Page-level text extractions:
__________________________________________________

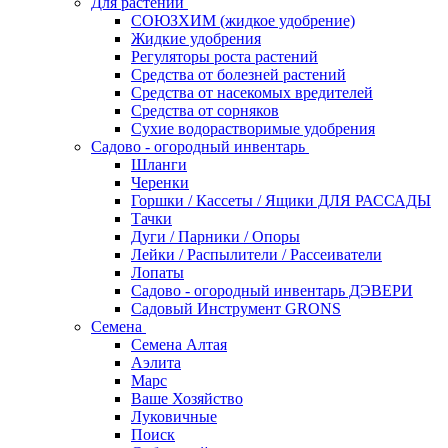
Для растений
СОЮЗХИМ (жидкое удобрение)
Жидкие удобрения
Регуляторы роста растений
Средства от болезней растений
Средства от насекомых вредителей
Средства от сорняков
Сухие водорастворимые удобрения
Садово - огородный инвентарь
Шланги
Черенки
Горшки / Кассеты / Ящики ДЛЯ РАССАДЫ
Тачки
Дуги / Парники / Опоры
Лейки / Распылители / Рассеиватели
Лопаты
Садово - огородный инвентарь ДЭВЕРИ
Садовый Инструмент GRONS
Семена
Семена Алтая
Аэлита
Марс
Ваше Хозяйство
Луковичные
Поиск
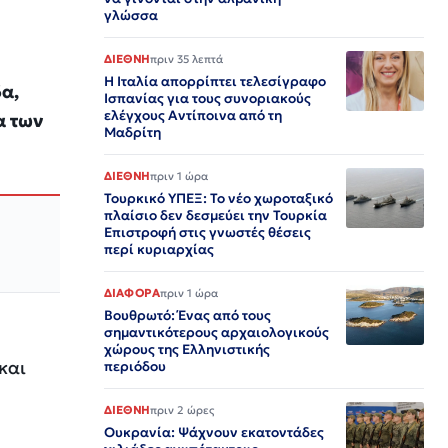
γλώσσα
ΔΙΕΘΝΗ
πριν 35 λεπτά
Η Ιταλία απορρίπτει τελεσίγραφο
α,
Ισπανίας για τους συνοριακούς
ελέγχους Αντίποινα από τη
α των
Μαδρίτη
ΔΙΕΘΝΗ
πριν 1 ώρα
Τουρκικό ΥΠΕΞ: Το νέο χωροταξικό
πλαίσιο δεν δεσμεύει την Τουρκία
Επιστροφή στις γνωστές θέσεις
περί κυριαρχίας
ΔΙΑΦΟΡΑ
πριν 1 ώρα
Βουθρωτό: Ένας από τους
σημαντικότερους αρχαιολογικούς
χώρους της Ελληνιστικής
και
περιόδου
ΔΙΕΘΝΗ
πριν 2 ώρες
Ουκρανία: Ψάχνουν εκατοντάδες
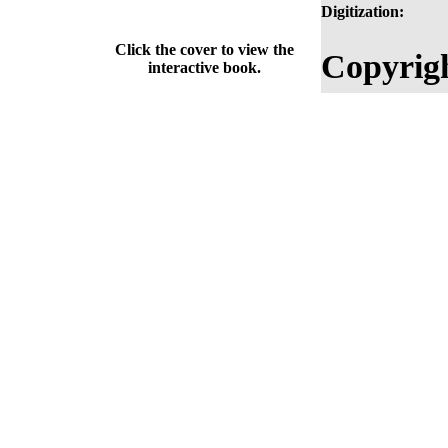
Digitization:
Click the cover to view the
Copyrig
interactive book.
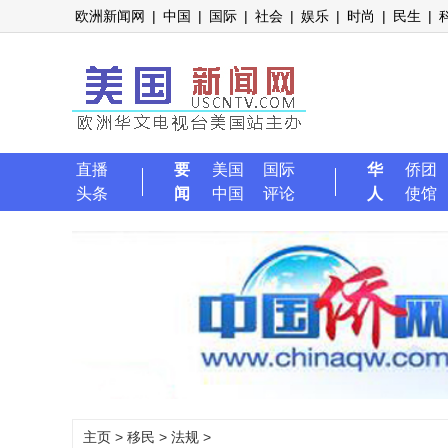
欧洲新闻网
|
中国
|
国际
|
社会
|
娱乐
|
时尚
|
民生
|
直播
要
美国
国际
华
侨团
头条
闻
中国
评论
人
使馆
主页
>
移民
>
法规
>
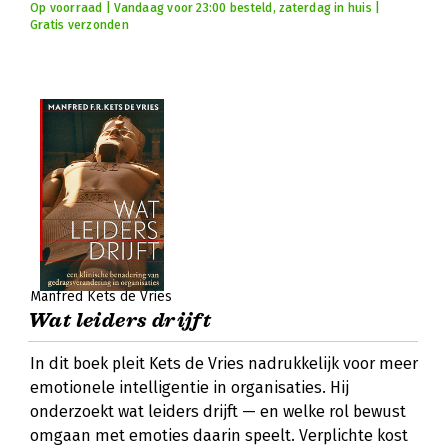
Op voorraad | Vandaag voor 23:00 besteld, zaterdag in huis |
Gratis verzonden
Manfred Kets de Vries
Wat leiders drijft
In dit boek pleit Kets de Vries nadrukkelijk voor meer
emotionele intelligentie in organisaties. Hij
onderzoekt wat leiders drijft — en welke rol bewust
omgaan met emoties daarin speelt. Verplichte kost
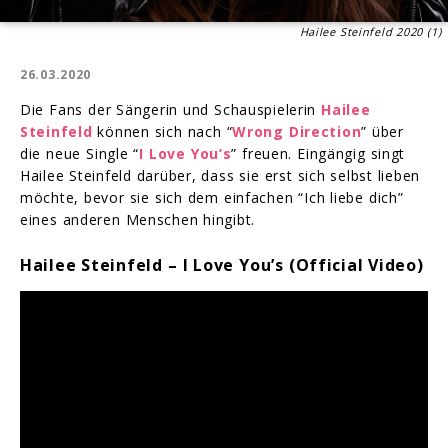
Hailee Steinfeld 2020 (1)
26.03.2020
Die Fans der Sängerin und Schauspielerin
Hailee
Steinfeld
können sich nach “
Wrong Direction
” über
die neue Single “
I Love You’s
” freuen. Eingängig singt
Hailee Steinfeld darüber, dass sie erst sich selbst lieben
möchte, bevor sie sich dem einfachen “Ich liebe dich”
eines anderen Menschen hingibt.
Hailee Steinfeld – I Love You’s (Official Video)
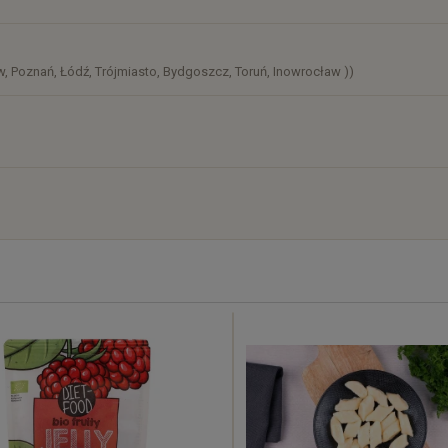
, Poznań, Łódź, Trójmiasto, Bydgoszcz, Toruń, Inowrocław ))
)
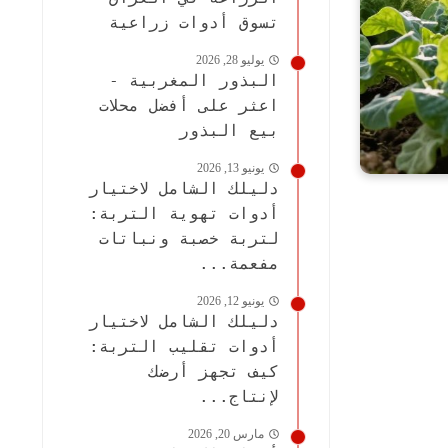
تسوق أدوات زراعية
يوليو 28, 2026
البذور المغربية -
اعثر على أفضل محلات
بيع البذور
يونيو 13, 2026
دليلك الشامل لاختيار
أدوات تهوية التربة:
لتربة خصبة ونباتات
مفعمة...
يونيو 12, 2026
دليلك الشامل لاختيار
أدوات تقليب التربة:
كيف تجهز أرضك
لإنتاج...
مارس 20, 2026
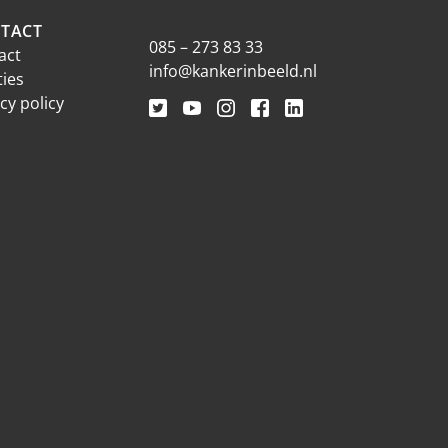
TACT
085 – 273 83 33
act
info@kankerinbeeld.nl
ties
cy policy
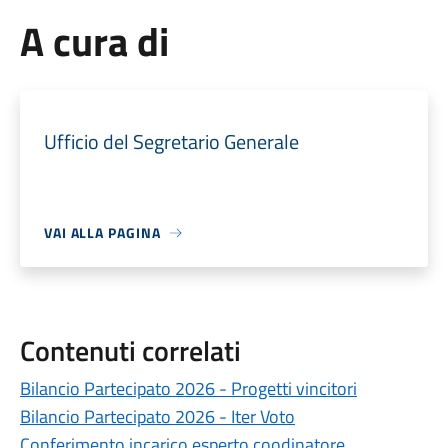
A cura di
Ufficio del Segretario Generale
VAI ALLA PAGINA
Contenuti correlati
Bilancio Partecipato 2026 - Progetti vincitori
Bilancio Partecipato 2026 - Iter Voto
Conferimento incarico esperto coodinatore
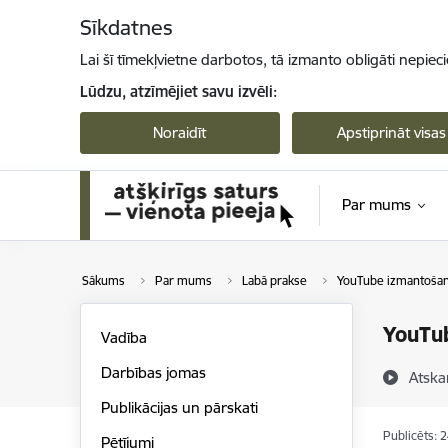
Pāriet uz lapas saturu
Sīkdatnes
Lai šī tīmekļvietne darbotos, tā izmanto obligāti nepiec
Lūdzu, atzīmējiet savu izvēli:
Noraidīt
Apstiprināt visas
Par mums
Sākums
Par mums
Labā prakse
YouTube izmantošana
YouTub
Vadība
Darbības jomas
Atska
Publikācijas un pārskati
Publicēts: 
Pētījumi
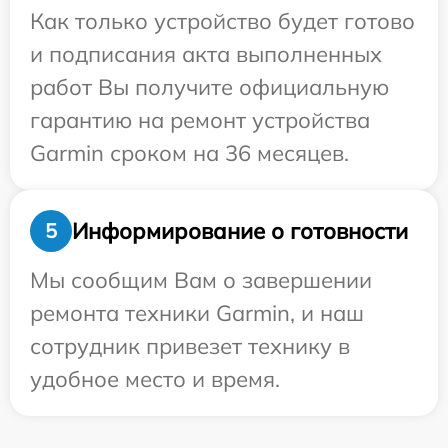
Как только устройство будет готово
и подписания акта выполненных
работ Вы получите официальную
гарантию на ремонт устройства
Garmin сроком на 36 месяцев.
Информирование о готовности
5
Мы сообщим Вам о завершении
ремонта техники Garmin, и наш
сотрудник привезет технику в
удобное место и время.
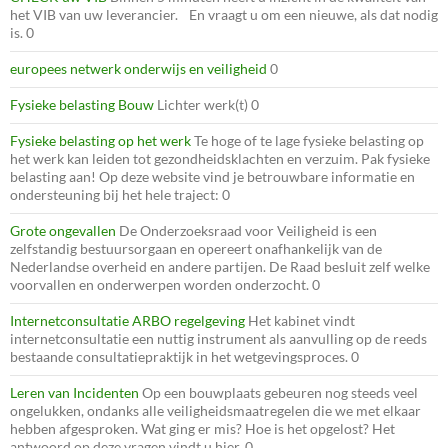
het VIB van uw leverancier. En vraagt u om een nieuwe, als dat nodig
is. 0
europees netwerk onderwijs en veiligheid
0
Fysieke belasting Bouw
Lichter werk(t) 0
Fysieke belasting op het werk
Te hoge of te lage fysieke belasting op
het werk kan leiden tot gezondheidsklachten en verzuim. Pak fysieke
belasting aan! Op deze website vind je betrouwbare informatie en
ondersteuning bij het hele traject: 0
Grote ongevallen
De Onderzoeksraad voor Veiligheid is een
zelfstandig bestuursorgaan en opereert onafhankelijk van de
Nederlandse overheid en andere partijen. De Raad besluit zelf welke
voorvallen en onderwerpen worden onderzocht. 0
Internetconsultatie ARBO regelgeving
Het kabinet vindt
internetconsultatie een nuttig instrument als aanvulling op de reeds
bestaande consultatiepraktijk in het wetgevingsproces. 0
Leren van Incidenten
Op een bouwplaats gebeuren nog steeds veel
ongelukken, ondanks alle veiligheidsmaatregelen die we met elkaar
hebben afgesproken. Wat ging er mis? Hoe is het opgelost? Het
antwoord op deze vragen vindt u hier. 0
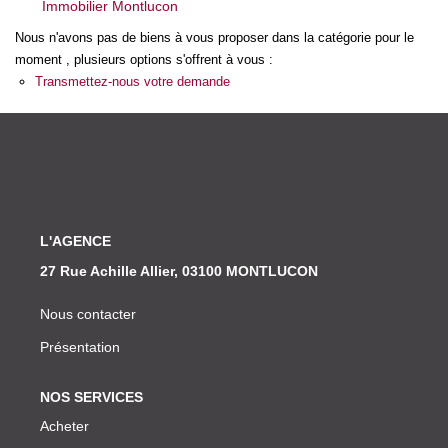
Immobilier Montlucon
Nos Actualités
Nous n'avons pas de biens à vous proposer dans la catégorie pour le
moment , plusieurs options s'offrent à vous :
CONTACT
Transmettez-nous votre demande
L'AGENCE
27 Rue Achille Allier, 03100 MONTLUCON
Nous contacter
Présentation
NOS SERVICES
Acheter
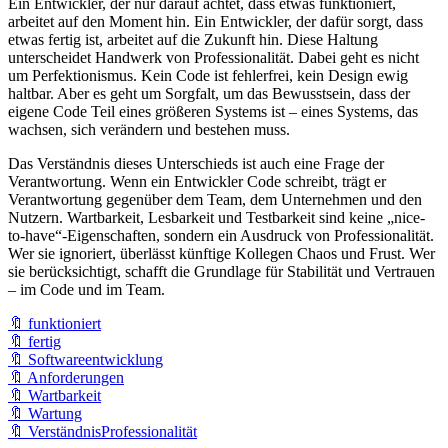
Ein Entwickler, der nur darauf achtet, dass etwas funktioniert,
arbeitet auf den Moment hin. Ein Entwickler, der dafür sorgt, dass
etwas fertig ist, arbeitet auf die Zukunft hin. Diese Haltung
unterscheidet Handwerk von Professionalität. Dabei geht es nicht
um Perfektionismus. Kein Code ist fehlerfrei, kein Design ewig
haltbar. Aber es geht um Sorgfalt, um das Bewusstsein, dass der
eigene Code Teil eines größeren Systems ist – eines Systems, das
wachsen, sich verändern und bestehen muss.
Das Verständnis dieses Unterschieds ist auch eine Frage der
Verantwortung. Wenn ein Entwickler Code schreibt, trägt er
Verantwortung gegenüber dem Team, dem Unternehmen und den
Nutzern. Wartbarkeit, Lesbarkeit und Testbarkeit sind keine „nice-
to-have“-Eigenschaften, sondern ein Ausdruck von Professionalität.
Wer sie ignoriert, überlässt künftige Kollegen Chaos und Frust. Wer
sie berücksichtigt, schafft die Grundlage für Stabilität und Vertrauen
– im Code und im Team.
🔖 funktioniert
🔖 fertig
🔖 Softwareentwicklung
🔖 Anforderungen
🔖 Wartbarkeit
🔖 Wartung
🔖 VerständnisProfessionalität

__________________________________________________

== AIM OF THE TASK ==
Reproduce verbatim the lines in the entries starting at the line containing "het VIB van" and ending at the line containing "ondersteuning bij het hele traject: 0", including both of those lines.

== ANSWER FOR THIS EXERCISE ==
het VIB van uw leverancier. En vraagt u om een nieuwe, als dat nodig
is. 0
europees netwerk onderwijs en veiligheid
0
Fysieke belasting Bouw
Lichter werk(t) 0
Fysieke belasting op het werk
Te hoge of te lage fysieke belasting op
het werk kan leiden tot gezondheidsklachten en verzuim. Pak fysieke
belasting aan! Op deze website vind je betrouwbare informatie en
ondersteuning bij het hele traject: 0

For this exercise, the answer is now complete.